Write out exactly, please, every line from the beginning of the entries to the line holding "lebih dapat diandalkan", and no pictures.

+++

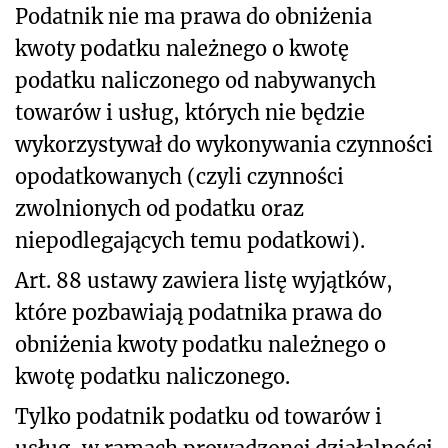
Podatnik nie ma prawa do obniżenia
kwoty podatku należnego o kwotę
podatku naliczonego od nabywanych
towarów i usług, których nie będzie
wykorzystywał do wykonywania czynności
opodatkowanych (czyli czynności
zwolnionych od podatku oraz
niepodlegających temu podatkowi).
Art. 88 ustawy zawiera listę wyjątków,
które pozbawiają podatnika prawa do
obniżenia kwoty podatku należnego o
kwotę podatku naliczonego.
Tylko podatnik podatku od towarów i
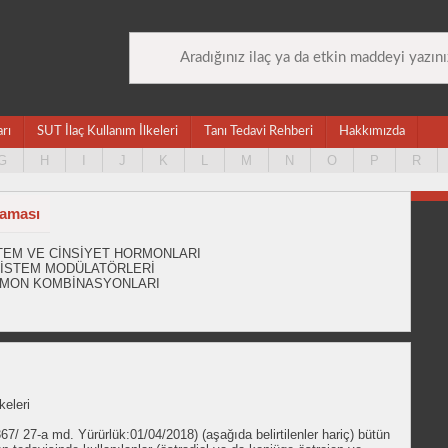
arı
SUT İlaç Kullanım İlkeleri
Tanı Tedavi Rehberi
Hakkımızda
G
H
I
J
K
L
M
N
O
P
R
laması
İSTEM VE CİNSİYET HORMONLARI
 SİSTEM MODÜLATÖRLERİ
ORMON KOMBİNASYONLARI
keleri
67/ 27-a md. Yürürlük:01/04/2018) (aşağıda belirtilenler hariç) bütün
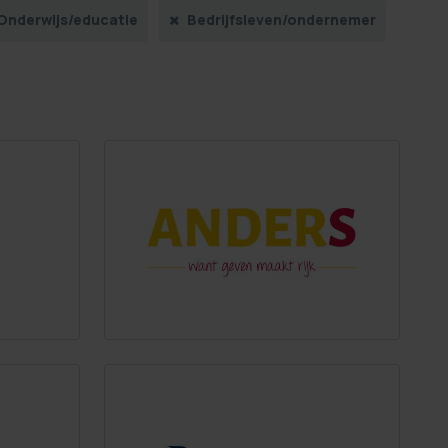
Onderwijs/educatie
Bedrijfsleven/ondernemer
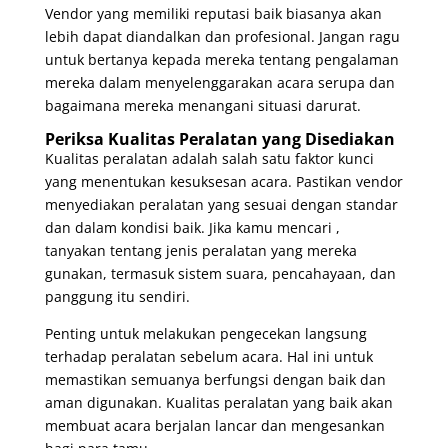
Vendor yang memiliki reputasi baik biasanya akan
lebih dapat diandalkan dan profesional. Jangan ragu
untuk bertanya kepada mereka tentang pengalaman
mereka dalam menyelenggarakan acara serupa dan
bagaimana mereka menangani situasi darurat.
Periksa Kualitas Peralatan yang Disediakan
Kualitas peralatan adalah salah satu faktor kunci
yang menentukan kesuksesan acara. Pastikan vendor
menyediakan peralatan yang sesuai dengan standar
dan dalam kondisi baik. Jika kamu mencari ,
tanyakan tentang jenis peralatan yang mereka
gunakan, termasuk sistem suara, pencahayaan, dan
panggung itu sendiri.
Penting untuk melakukan pengecekan langsung
terhadap peralatan sebelum acara. Hal ini untuk
memastikan semuanya berfungsi dengan baik dan
aman digunakan. Kualitas peralatan yang baik akan
membuat acara berjalan lancar dan mengesankan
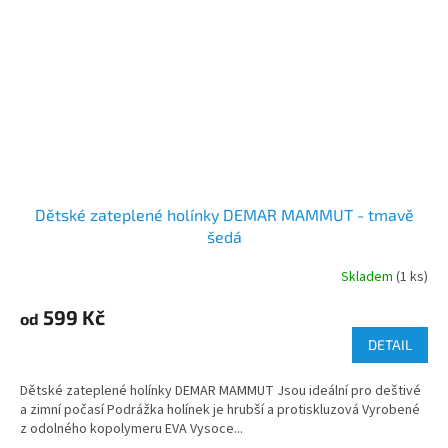
Dětské zateplené holínky DEMAR MAMMUT - tmavě
šedá
Skladem
(1 ks)
599 Kč
od
DETAIL
Dětské zateplené holínky DEMAR MAMMUT Jsou ideální pro deštivé
a zimní počasí Podrážka holínek je hrubší a protiskluzová Vyrobené
z odolného kopolymeru EVA Vysoce...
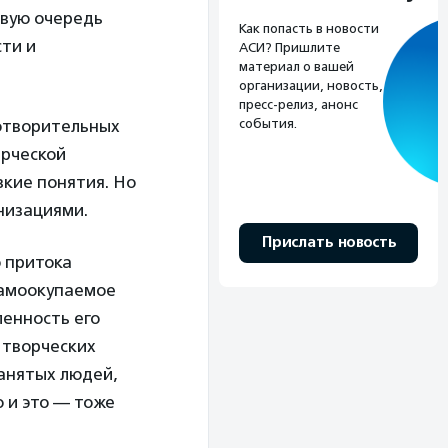
рвую очередь
Как попасть в новости
сти и
АСИ? Пришлите
материал о вашей
организации, новость,
пресс-релиз, анонс
готворительных
события.
ерческой
зкие понятия. Но
низациями.
Прислать новость
о притока
самоокупаемое
ленность его
 творческих
занятых людей,
 и это — тоже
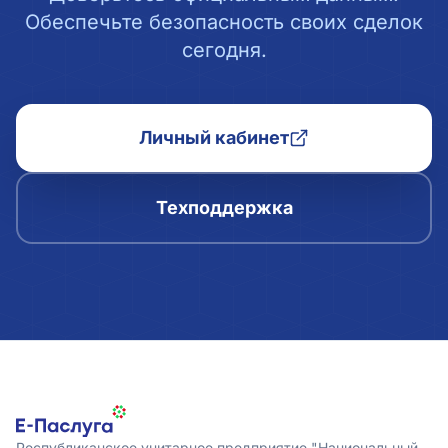
Обеспечьте безопасность своих сделок
сегодня.
Личный кабинет
Техподдержка
Республиканское унитарное предприятие "Национальный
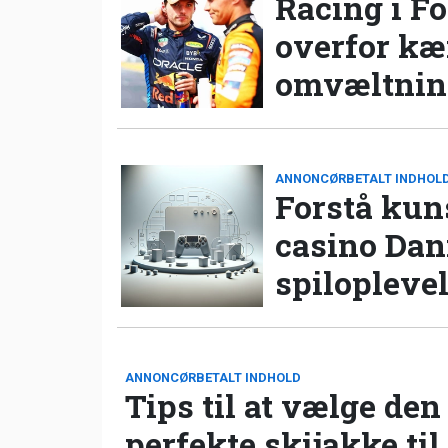
Racing i Fo
overfor k
omvæltning
ANNONCØRBETALT INDHOL
Forstå kun
casino Da
spilopleve
ANNONCØRBETALT INDHOLD
Tips til at vælge den
perfekte skijakke til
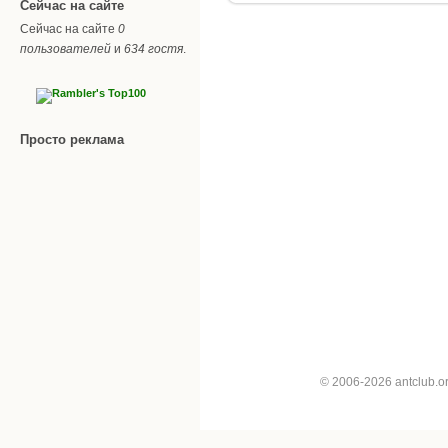
Сейчас на сайте
Сейчас на сайте
0
пользователей
и
634 гостя
.
Просто реклама
© 2006-2026 antclub.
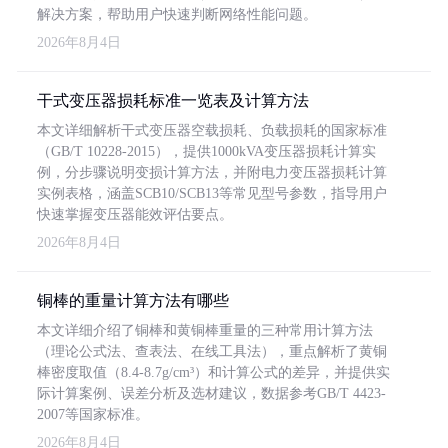
解决方案，帮助用户快速判断网络性能问题。
2026年8月4日
干式变压器损耗标准一览表及计算方法
本文详细解析干式变压器空载损耗、负载损耗的国家标准
（GB/T 10228-2015），提供1000kVA变压器损耗计算实
例，分步骤说明变损计算方法，并附电力变压器损耗计算
实例表格，涵盖SCB10/SCB13等常见型号参数，指导用户
快速掌握变压器能效评估要点。
2026年8月4日
铜棒的重量计算方法有哪些
本文详细介绍了铜棒和黄铜棒重量的三种常用计算方法
（理论公式法、查表法、在线工具法），重点解析了黄铜
棒密度取值（8.4-8.7g/cm³）和计算公式的差异，并提供实
际计算案例、误差分析及选材建议，数据参考GB/T 4423-
2007等国家标准。
2026年8月4日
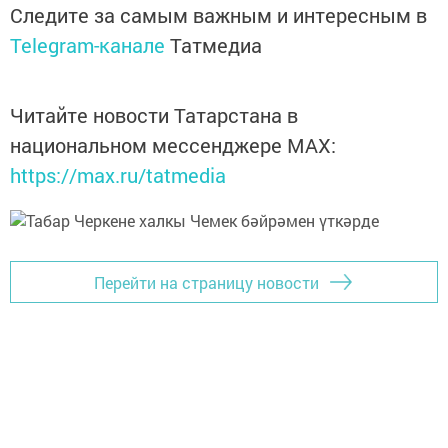
Следите за самым важным и интересным в
Telegram-канале
Татмедиа
Читайте новости Татарстана в
национальном мессенджере MАХ:
https://max.ru/tatmedia
Перейти на страницу новости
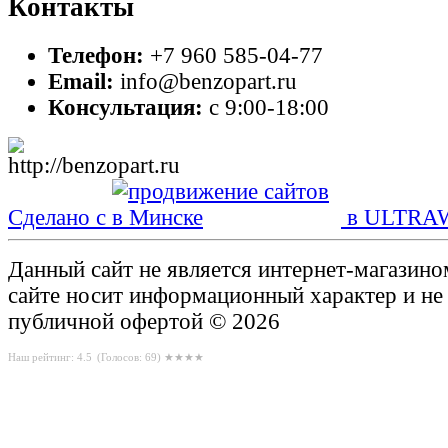
Контакты
Телефон:
+7 960 585-04-77
Email:
info@benzopart.ru
Консультация:
с 9:00-18:00
Сделано с
в ULTRA
Данный сайт не является интернет-магазин
сайте носит информационный характер и не
публичной офертой © 2026
Наш рейтинг: 4.5
(Голосов:
69
) ★★★★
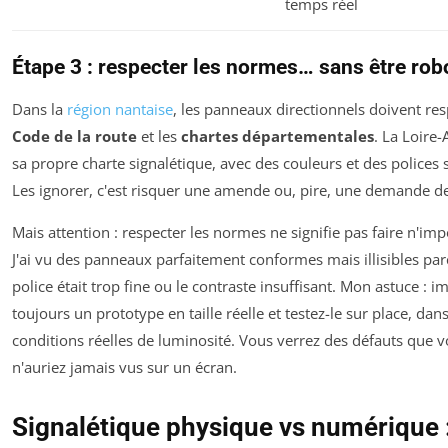
temps réel
Étape 3 : respecter les normes… sans être rob
Dans la
région nantaise
, les panneaux directionnels doivent res
Code de la route
et les
chartes départementales
. La Loire-
sa propre charte signalétique, avec des couleurs et des polices 
Les ignorer, c'est risquer une amende ou, pire, une demande d
Mais attention : respecter les normes ne signifie pas faire n'imp
J'ai vu des panneaux parfaitement conformes mais illisibles par
police était trop fine ou le contraste insuffisant. Mon astuce : 
toujours un prototype en taille réelle et testez-le sur place, dans
conditions réelles de luminosité. Vous verrez des défauts que 
n'auriez jamais vus sur un écran.
Signalétique physique vs numérique :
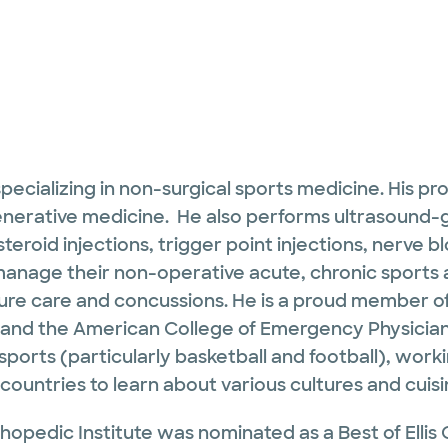
specializing in non-surgical sports medicine. His pr
generative medicine. He also performs ultrasound-
 steroid injections, trigger point injections, nerve
 manage their non-operative acute, chronic sports 
cture care and concussions. He is a proud member o
 and the American College of Emergency Physician
sports (particularly basketball and football), work
countries to learn about various cultures and cuisi
opedic Institute was nominated as a Best of Ellis 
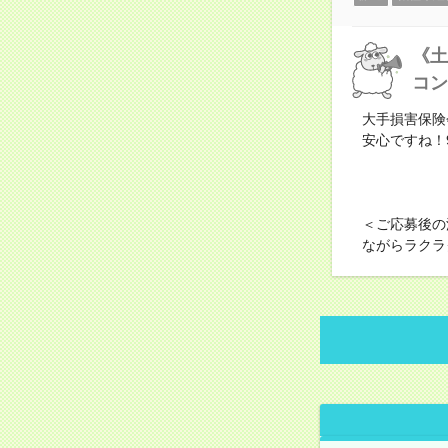
《土
コン
大手損害保険
安心ですね！
＜ご応募後の
ながらラクラ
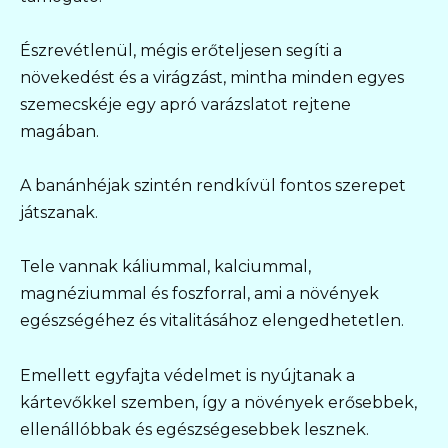
Észrevétlenül, mégis erőteljesen segíti a
növekedést és a virágzást, mintha minden egyes
szemecskéje egy apró varázslatot rejtene
magában.
A banánhéjak szintén rendkívül fontos szerepet
játszanak.
Tele vannak káliummal, kalciummal,
magnéziummal és foszforral, ami a növények
egészségéhez és vitalitásához elengedhetetlen.
Emellett egyfajta védelmet is nyújtanak a
kártevőkkel szemben, így a növények erősebbek,
ellenállóbbak és egészségesebbek lesznek.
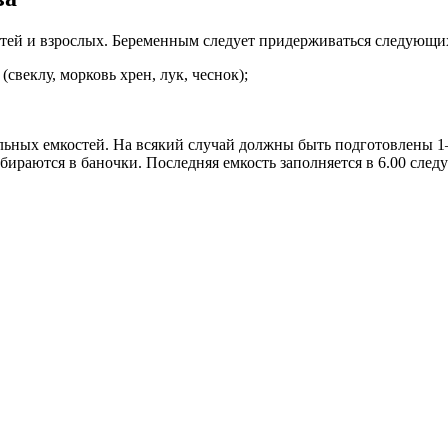
етей и взрослых. Беременным следует придерживаться следующи
свеклу, морковь хрен, лук, чеснок);
ельных емкостей. На всякий случай должны быть подготовлены 1–2
собираются в баночки. Последняя емкость заполняется в 6.00 след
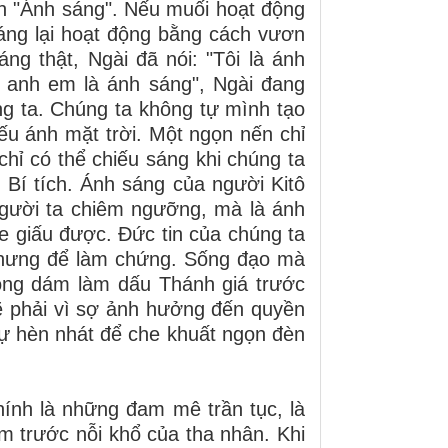
h "Ánh sáng". Nếu muối hoạt động
áng lại hoạt động bằng cách vươn
ng thật, Ngài đã nói: "Tôi là ánh
h anh em là ánh sáng", Ngài đang
g ta. Chúng ta không tự mình tạo
ếu ánh mặt trời. Một ngọn nến chỉ
chỉ có thể chiếu sáng khi chúng ta
 Bí tích. Ánh sáng của người Kitô
người ta chiêm ngưỡng, mà là ánh
e giấu được. Đức tin của chúng ta
 nhưng để làm chứng. Sống đạo mà
hông dám làm dấu Thánh giá trước
ẽ phải vì sợ ảnh hưởng đến quyền
 sự hèn nhát để che khuất ngọn đèn
hính là những đam mê trần tục, là
ảm trước nỗi khổ của tha nhân. Khi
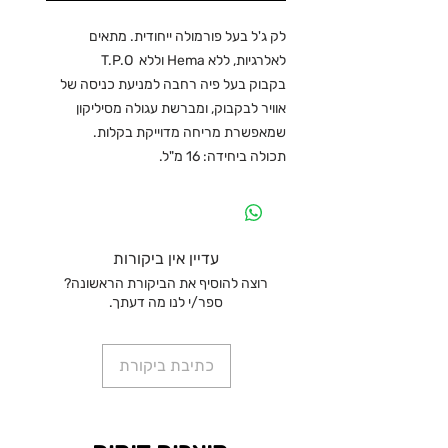
לק ג'ל בעל פורמולה ייחודית. מתאים
לאלרגיות, ללא Hema וללא T.P.O
בקבוק בעל פיה רחבה למניעת כניסה של
אוויר לבקבוק, ומברשת עגולה מסיליקון
שמאפשרת מריחה מדוייקת בקלות.
תכולה ביחידה: 16 מ"ל.
עדיין אין ביקורות
רוצה להוסיף את הביקורת הראשונה?
ספר/י לנו מה דעתך.
כתיבת ביקורת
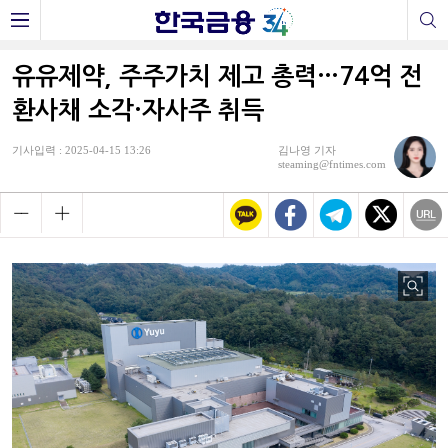
유유제약, 주주가치 제고 총력…74억 전
환사채 소각·자사주 취득
기사입력 : 2025-04-15 13:26
김나영 기자
steaming@fntimes.com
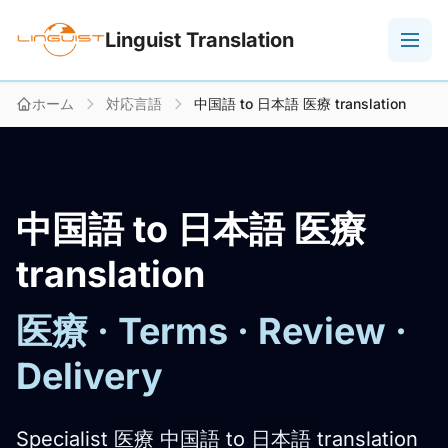
Linguist Translation
ホーム
対応言語
中国語 to 日本語 医療 translation
中国語 to 日本語 医療
translation
医療 · Terms · Review ·
Delivery
Specialist 医療 中国語 to 日本語 translation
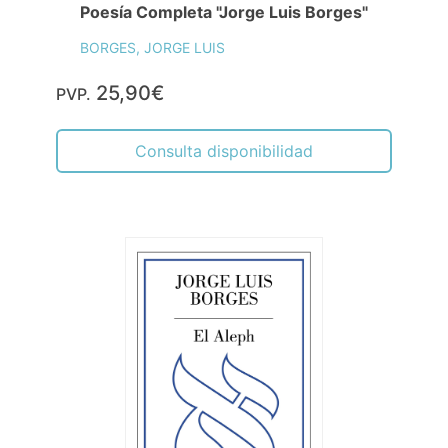
Poesía Completa "Jorge Luis Borges"
BORGES, JORGE LUIS
25,90€
PVP.
Consulta disponibilidad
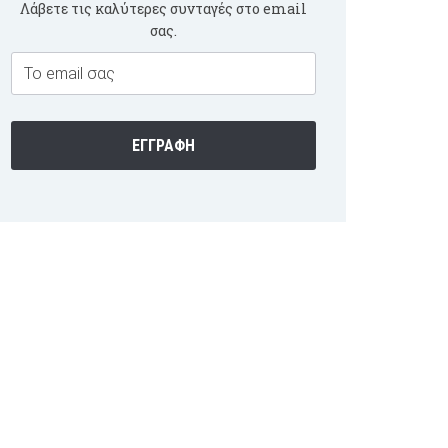
Λάβετε τις καλύτερες συνταγές στο email
σας.
Email
Subscription
ΕΓΓΡΑΦΉ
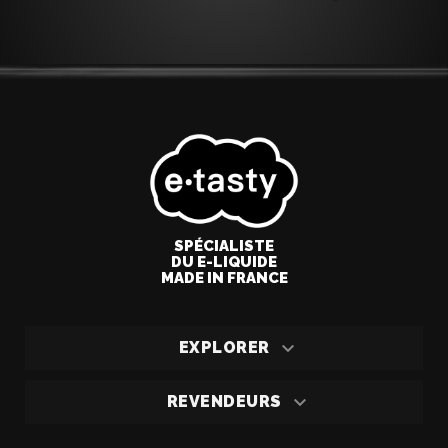
SPÉCIALISTE
DU E-LIQUIDE
MADE IN FRANCE

EXPLORER

REVENDEURS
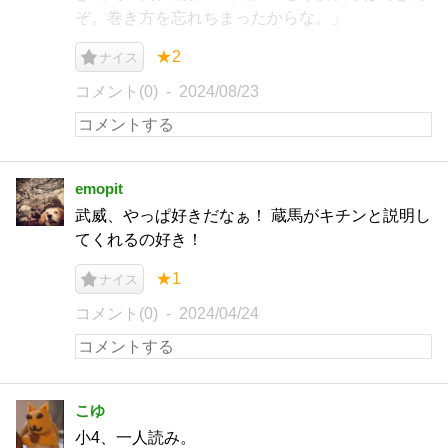
ぞ。巻き方を忘れちまったからな。」
★2
ナイス
コメント(0)
2024/08/23
emopit
武威、やっぱ好きだなぁ！ 蔵馬がキチンと説明し
てくれるの好き！
★1
ナイス
コメント(0)
2024/04/24
こゆ
小4、一人読み。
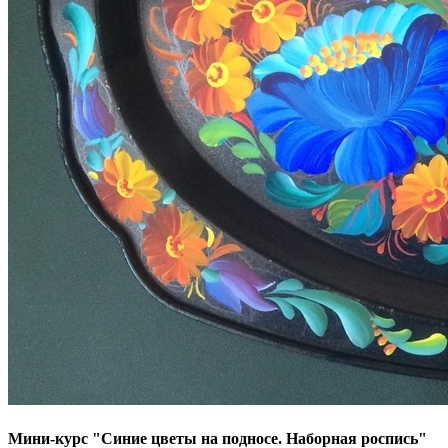
Мини-курс "Синие цветы на подносе. Наборная роспись"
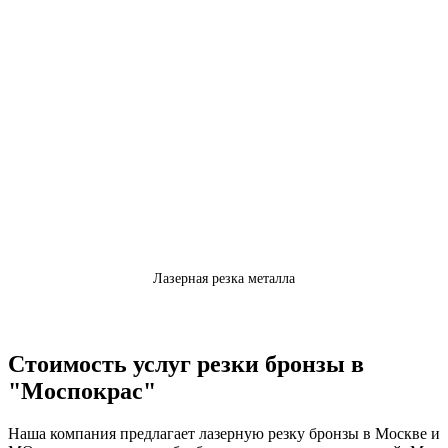
Лазерная резка металла
Стоимость услуг резки бронзы в
"Моспокрас"
Наша компания предлагает лазерную резку бронзы в Москве и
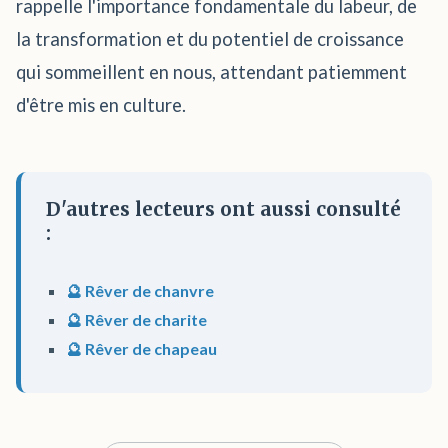
rappelle l'importance fondamentale du labeur, de
la transformation et du potentiel de croissance
qui sommeillent en nous, attendant patiemment
d'être mis en culture.
D'autres lecteurs ont aussi consulté
:
🔮 Rêver de chanvre
🔮 Rêver de charite
🔮 Rêver de chapeau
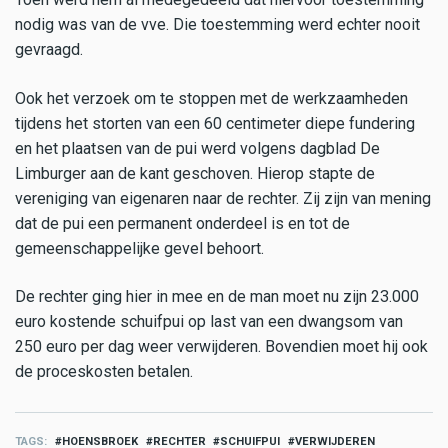
nodig was van de vve. Die toestemming werd echter nooit
gevraagd.
Ook het verzoek om te stoppen met de werkzaamheden
tijdens het storten van een 60 centimeter diepe fundering
en het plaatsen van de pui werd volgens dagblad De
Limburger aan de kant geschoven. Hierop stapte de
vereniging van eigenaren naar de rechter. Zij zijn van mening
dat de pui een permanent onderdeel is en tot de
gemeenschappelijke gevel behoort.
De rechter ging hier in mee en de man moet nu zijn 23.000
euro kostende schuifpui op last van een dwangsom van
250 euro per dag weer verwijderen. Bovendien moet hij ook
de proceskosten betalen.
TAGS
HOENSBROEK
RECHTER
SCHUIFPUI
VERWIJDEREN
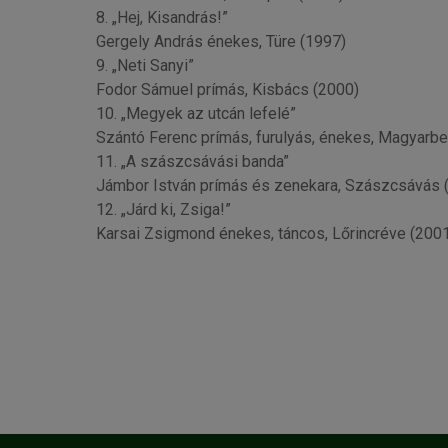
8. „Hej, Kisandrás!”
Gergely András énekes, Türe (1997)
9. „Neti Sanyi”
Fodor Sámuel prímás, Kisbács (2000)
10. „Megyek az utcán lefelé”
Szántó Ferenc prímás, furulyás, énekes, Magyarb
11. „A szászcsávási banda”
Jámbor István prímás és zenekara, Szászcsávás 
12. „Járd ki, Zsiga!”
Karsai Zsigmond énekes, táncos, Lőrincréve (200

+++

* **Worked solution**
Podatnik nie ma prawa do obniżenia
kwoty podatku należnego o kwotę
podatku naliczonego od nabywanych
towarów i usług, których nie będzie
wykorzystywał do wykonywania czynności
opodatkowanych (czyli czynności
zwolnionych od podatku oraz
niepodlegających temu podatkowi).
Art. 88 ustawy zawiera listę wyjątków,
które pozbawiają podatnika prawa do
obniżenia kwoty podatku należnego o
kwotę podatku naliczonego.
Tylko podatnik podatku od towarów i
arı
SUT İlaç Kullanım İlkeleri
Tanı Tedavi Rehberi
Hakkımızda
G
H
I
J
K
L
M
N
O
P
R
laması
İSTEM VE CİNSİYET HORMONLARI
 SİSTEM MODÜLATÖRLERİ
ORMON KOMBİNASYONLARI
keleri
67/ 27-a md. Yürürlük:01/04/2018) (aşağıda belirtilenler hariç) bütün
Onderwijs/educatie
Bedrijfsleven/ondernemer
Vendor yang memiliki reputasi baik biasanya akan
lebih dapat diandalkan dan profesional. Jangan ragu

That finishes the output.